═════ Data provided ═════
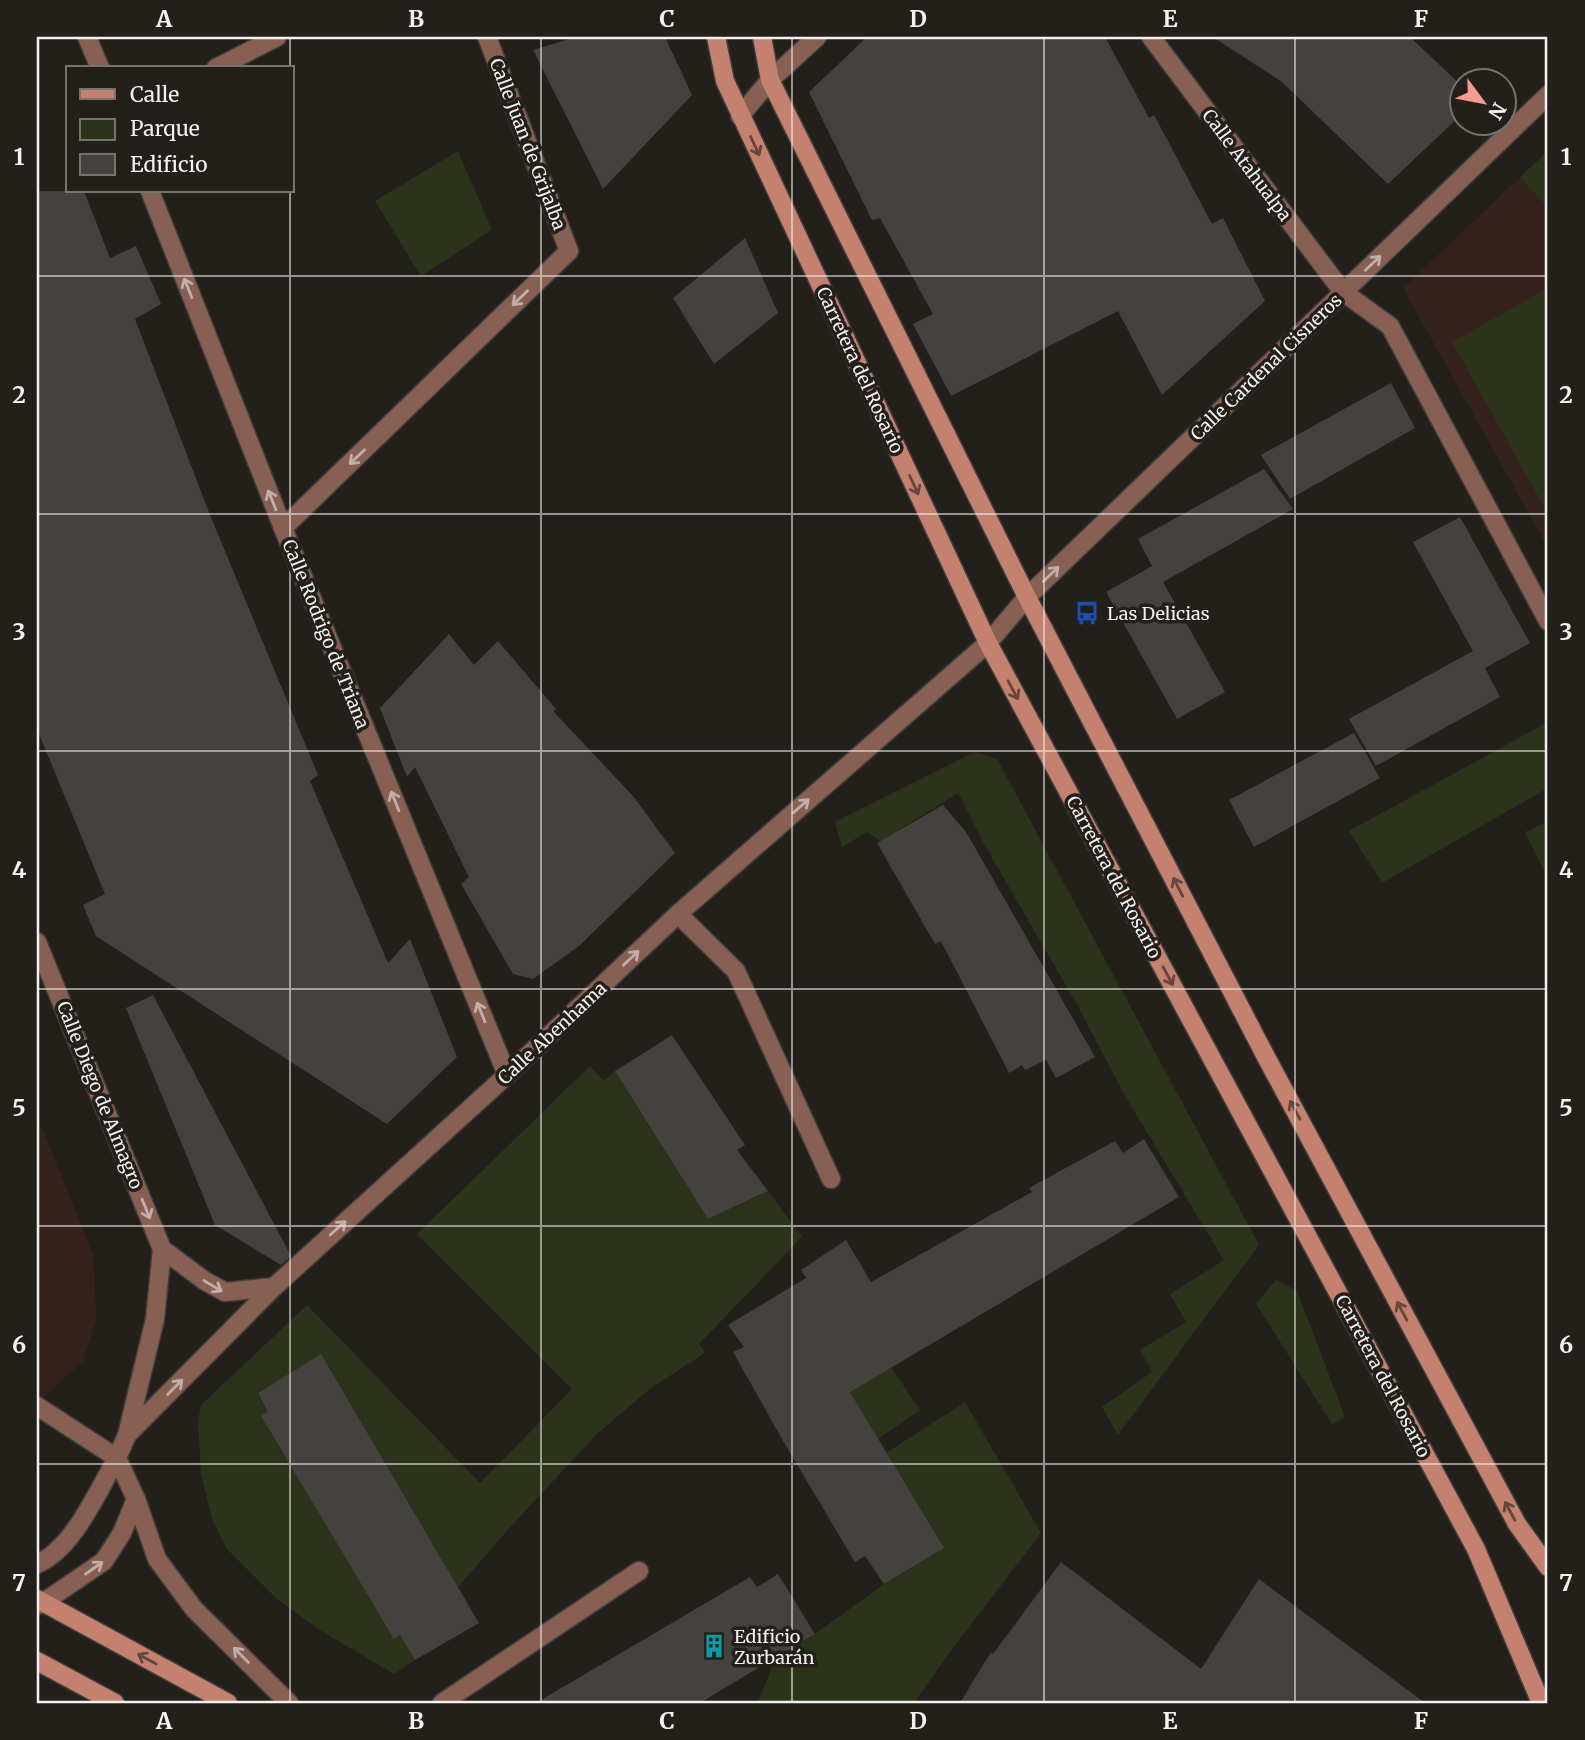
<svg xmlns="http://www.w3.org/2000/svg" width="1585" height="1740" font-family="Merriweather,serif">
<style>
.industrial{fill:#35221e}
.green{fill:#2b331a}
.building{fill:#45413e}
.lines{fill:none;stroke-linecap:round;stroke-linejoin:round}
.service-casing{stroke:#403d3a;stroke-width:21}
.pedestrian-casing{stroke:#403d3a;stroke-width:21}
.minor-casing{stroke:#403d3a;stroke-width:21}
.secondary-casing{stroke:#403d3a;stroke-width:21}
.service{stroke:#885f53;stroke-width:18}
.pedestrian{stroke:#885f53;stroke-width:18}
.minor{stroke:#885f53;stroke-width:18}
.secondary{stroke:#c4816f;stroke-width:18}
.oneway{stroke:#63473d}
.oneway2{stroke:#c3afa9}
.grid{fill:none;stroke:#f4f1ef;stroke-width:2;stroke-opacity:0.55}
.labels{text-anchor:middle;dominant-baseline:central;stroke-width:7;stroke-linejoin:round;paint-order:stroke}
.street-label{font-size:18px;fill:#f4f1ef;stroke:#23201c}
.poi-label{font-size:18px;fill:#f4f1ef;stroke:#23201c;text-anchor:start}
.neatline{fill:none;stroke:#f4f1ef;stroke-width:2.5}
.grid-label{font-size:23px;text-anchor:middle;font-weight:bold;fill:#f4f1ef}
</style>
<rect width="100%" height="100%" fill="#23201c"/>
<g class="industrial">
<polygon points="1548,151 1548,548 1403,288"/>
<polygon points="37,1116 94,1257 96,1321 83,1361 37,1404"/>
</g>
<g class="green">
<polygon points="458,151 492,230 421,276 375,201"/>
<polygon points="1548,151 1548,208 1520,177"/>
<polygon points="1548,288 1548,514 1452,342"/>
<polygon points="1548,722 1548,744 1545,746 1548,752 1548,788 1382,883 1349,831"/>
<polygon points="975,752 997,759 1259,1245 1118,1435 1102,1407 1152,1372 1140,1350 1186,1322 1170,1294 1224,1260 1128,1101 1075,1001 984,844 958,793 881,841 867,832 842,847 835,822"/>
<polygon points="1548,821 1548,879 1525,832"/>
<polygon points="590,1066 604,1081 615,1071 708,1219 768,1191 802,1237 699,1344 705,1353 651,1388 599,1432 513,1524 458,1587 321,1355 258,1393 268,1412 262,1417 283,1454 291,1449 415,1660 394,1674 318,1629 276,1598 227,1549 212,1519 201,1474 198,1422 201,1405 307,1305 480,1483 572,1389 417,1234"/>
<polygon points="1276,1280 1297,1291 1345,1417 1332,1424 1256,1304"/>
<polygon points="840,1292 920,1410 878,1439 804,1316"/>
<polygon points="965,1402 1041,1533 947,1656 914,1703 757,1703 776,1658 815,1634 884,1584 943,1548 886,1453"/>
</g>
<g class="building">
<polygon points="576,37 665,37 692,95 603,189 533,50"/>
<polygon points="867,37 1105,37 1149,118 1154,115 1212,224 1223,218 1265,301 1162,395 1118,311 951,396 913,324 933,314 880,218 872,220 809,92"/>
<polygon points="1213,37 1410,37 1462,86 1462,114 1388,184 1282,82"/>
<polygon points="37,191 84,191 110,258 136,246 161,304 135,319 210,515 318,775 310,781 388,963 410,939 457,1057 387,1124 96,936 83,905 105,894 37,729"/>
<polygon points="745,238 778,313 714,364 673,298"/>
<polygon points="1391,383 1415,428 1290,499 1261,455"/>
<polygon points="1264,469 1293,509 1163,582 1225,692 1177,719 1106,592 1152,566 1138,539"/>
<polygon points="1460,517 1530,643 1485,668 1500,697 1376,766 1349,719 1473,651 1413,542"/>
<polygon points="449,634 474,665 498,641 556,709 553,711 633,796 675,853 579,946 533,979 513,974 461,884 469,877 415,767 407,777 380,708"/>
<polygon points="1354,733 1380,778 1254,847 1229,800"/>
<polygon points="943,805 966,832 1095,1057 1056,1078 1046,1060 1025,1070 1022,1065 1009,1073 941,941 935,944 877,843"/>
<polygon points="153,995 291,1256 281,1265 215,1225 126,1008"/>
<polygon points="672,1035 745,1145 737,1150 768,1191 708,1219 615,1071"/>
<polygon points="1144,1139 1179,1197 850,1392 944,1548 884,1584 865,1556 855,1562 782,1439 733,1352 744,1347 728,1325 806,1278 801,1270 846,1240 871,1282 1032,1192 1029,1188 1115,1141 1123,1153"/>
<polygon points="321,1354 479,1623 415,1660 400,1635 394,1639 261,1416 268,1412 258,1393"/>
<polygon points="1061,1562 1201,1669 1259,1579 1425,1703 960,1703 991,1652 993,1654"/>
<polygon points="778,1574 815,1634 700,1703 536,1703 750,1577 757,1587"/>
</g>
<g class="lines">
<g class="service-casing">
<g id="service">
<polyline points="678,914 736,971 831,1179"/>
<polyline points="37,1406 117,1458"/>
<polyline points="442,1703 639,1571"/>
</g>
</g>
<g class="pedestrian-casing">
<polyline id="pedestrian" points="1151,37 1343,292 1390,326 1548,621"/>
</g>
<g class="minor-casing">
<g id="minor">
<polyline points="87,37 100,68"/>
<polyline points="216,68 277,37"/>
<polyline points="740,116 770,80 817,37"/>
<polyline points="150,191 283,528 507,1075"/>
<polyline points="283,528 569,251 487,37"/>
<polyline points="37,942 162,1249 155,1319 127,1435 117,1458 136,1499 122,1533 104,1561 44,1602 37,1605"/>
<polyline points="162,1249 205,1281 225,1292 274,1287"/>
<polyline points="127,1435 274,1287 507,1075 678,914 988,643 1027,597 1548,95"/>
<polyline points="136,1499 157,1559 194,1609 289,1703"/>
<path d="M37,1564c37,-16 60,-72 80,-106"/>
</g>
</g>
<g class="secondary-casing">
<g id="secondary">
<polyline points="716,37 725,81 988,643 1476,1549 1541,1703"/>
<polyline points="762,37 770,80 1027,597 1265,1055 1517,1524 1548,1567"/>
<polyline points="37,1599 228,1703"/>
<polyline points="37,1661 115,1703"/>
</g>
</g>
<use href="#service" class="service"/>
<use href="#pedestrian" class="pedestrian"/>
<use href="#minor" class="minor"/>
<use href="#secondary" class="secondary"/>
</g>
<defs><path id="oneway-shaft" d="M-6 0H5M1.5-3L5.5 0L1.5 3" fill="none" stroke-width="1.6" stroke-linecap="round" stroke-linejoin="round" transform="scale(1.75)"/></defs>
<g class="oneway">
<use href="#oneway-shaft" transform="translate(755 146) rotate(65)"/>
<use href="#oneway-shaft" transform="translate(914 485) rotate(65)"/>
<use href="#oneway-shaft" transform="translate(1013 690) rotate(62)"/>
<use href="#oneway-shaft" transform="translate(1178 887) rotate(-117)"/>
<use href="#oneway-shaft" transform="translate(1168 976) rotate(62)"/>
<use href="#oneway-shaft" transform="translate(1295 1110) rotate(-118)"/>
<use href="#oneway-shaft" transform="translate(1402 1311) rotate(-118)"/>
<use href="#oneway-shaft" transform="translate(1510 1511) rotate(-118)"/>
<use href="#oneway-shaft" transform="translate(147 1659) rotate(-151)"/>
</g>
<g class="oneway2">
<use href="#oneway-shaft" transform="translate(1373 263) rotate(-44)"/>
<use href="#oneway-shaft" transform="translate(188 288) rotate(-112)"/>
<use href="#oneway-shaft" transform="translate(520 298) rotate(136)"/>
<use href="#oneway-shaft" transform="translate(357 457) rotate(136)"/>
<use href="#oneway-shaft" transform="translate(272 500) rotate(-112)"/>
<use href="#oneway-shaft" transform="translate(1051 574) rotate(-44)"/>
<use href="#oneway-shaft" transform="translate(395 801) rotate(-112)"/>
<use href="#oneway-shaft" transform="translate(801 806) rotate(-41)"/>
<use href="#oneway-shaft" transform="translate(631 958) rotate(-43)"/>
<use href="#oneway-shaft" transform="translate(481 1012) rotate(-112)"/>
<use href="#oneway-shaft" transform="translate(146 1209) rotate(68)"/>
<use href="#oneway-shaft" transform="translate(338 1228) rotate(-42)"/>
<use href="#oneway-shaft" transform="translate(213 1286) rotate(31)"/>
<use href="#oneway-shaft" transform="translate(175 1387) rotate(-45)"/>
<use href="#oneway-shaft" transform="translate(94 1568) rotate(-35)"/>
<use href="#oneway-shaft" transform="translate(241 1655) rotate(-135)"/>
</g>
<path class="grid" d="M290,37v31M541,37v1666M792,37v1666M1044,37v1666M1295,37v1666M290,191v1512M37,276h1511M37,514h1511M37,751h1511M37,989h1511M37,1226h1511M37,1464h1511"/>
<defs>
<g id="bus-bare" transform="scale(1.89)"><path d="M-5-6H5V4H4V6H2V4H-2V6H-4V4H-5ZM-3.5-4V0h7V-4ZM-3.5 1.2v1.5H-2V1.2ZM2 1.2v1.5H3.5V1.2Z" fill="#1a4fb4" stroke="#23201c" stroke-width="2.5" paint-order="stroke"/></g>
<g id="building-bare" transform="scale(1.89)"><path d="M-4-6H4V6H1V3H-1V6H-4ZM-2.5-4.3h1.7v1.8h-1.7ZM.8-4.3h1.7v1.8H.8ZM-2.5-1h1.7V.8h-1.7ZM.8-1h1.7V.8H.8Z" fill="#0f9aa8" stroke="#23201c" stroke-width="2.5" paint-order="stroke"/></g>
</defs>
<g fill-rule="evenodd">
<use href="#bus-bare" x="1087" y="613"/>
<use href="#building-bare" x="714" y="1646"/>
</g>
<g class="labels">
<g class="street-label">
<text transform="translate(528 144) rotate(69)">Calle Juan de Grijalba</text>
<text transform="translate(1247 165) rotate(53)">Calle Atahualpa</text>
<text transform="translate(1266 367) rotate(-44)">Calle Cardenal Cisneros</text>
<text transform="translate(860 370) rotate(65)">Carretera del Rosario</text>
<text transform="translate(326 634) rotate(68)">Calle Rodrigo de Triana</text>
<text transform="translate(1114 877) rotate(62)">Carretera del Rosario</text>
<text transform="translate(552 1033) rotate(-43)">Calle Abenhama</text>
<text transform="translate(100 1095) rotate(68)">Calle Diego de Almagro</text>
<text transform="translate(1383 1376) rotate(62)">Carretera del Rosario</text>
</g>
<g class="poi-label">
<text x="1107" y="613">Las Delicias</text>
<text x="734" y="1636">Edificio<tspan x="734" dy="21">Zurbarán</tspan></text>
</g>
</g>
<rect width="1585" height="1740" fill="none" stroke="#23201c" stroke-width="77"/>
<rect x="66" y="66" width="228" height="126" fill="#23201c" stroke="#777470" stroke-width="2"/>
<rect x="80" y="89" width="35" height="10" fill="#c4816f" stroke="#777470" stroke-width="2"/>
<text x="130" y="102" font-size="21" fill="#f4f1ef">Calle</text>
<rect x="80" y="119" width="35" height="21" fill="#2b331a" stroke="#777470" stroke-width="2"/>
<text x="130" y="136" font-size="21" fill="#f4f1ef">Parque</text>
<rect x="80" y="154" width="35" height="21" fill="#45413e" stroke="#777470" stroke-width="2"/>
<text x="130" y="172" font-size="21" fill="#f4f1ef">Edificio</text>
<g transform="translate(1483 102) rotate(122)"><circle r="33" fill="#23201c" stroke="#777470" stroke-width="2"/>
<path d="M0-5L12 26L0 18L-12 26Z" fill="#f49d8c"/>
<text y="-10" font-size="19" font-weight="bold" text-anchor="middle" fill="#f4f1ef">N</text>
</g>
<rect x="38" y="38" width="1508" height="1664" class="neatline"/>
<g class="grid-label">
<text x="164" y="27">A</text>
<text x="416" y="27">B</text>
<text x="667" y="27">C</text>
<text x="918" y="27">D</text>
<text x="1170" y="27">E</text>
<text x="1421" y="27">F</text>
<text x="19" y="165">1</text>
<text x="1566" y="165">1</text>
<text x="19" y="403">2</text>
<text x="1566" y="403">2</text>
<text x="19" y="640">3</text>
<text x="1566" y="640">3</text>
<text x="19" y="878">4</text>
<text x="1566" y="878">4</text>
<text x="19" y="1116">5</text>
<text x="1566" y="1116">5</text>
<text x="19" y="1353">6</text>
<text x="1566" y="1353">6</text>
<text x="19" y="1591">7</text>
<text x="1566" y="1591">7</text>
<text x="164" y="1729">A</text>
<text x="416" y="1729">B</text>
<text x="667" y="1729">C</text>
<text x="918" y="1729">D</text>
<text x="1170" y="1729">E</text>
<text x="1421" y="1729">F</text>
</g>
</svg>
═════
# Assigned task
If a line in the data above holds the string "labels", copy it.

# Result below
.labels{text-anchor:middle;dominant-baseline:central;stroke-width:7;stroke-linejoin:round;paint-order:stroke}
<g class="labels">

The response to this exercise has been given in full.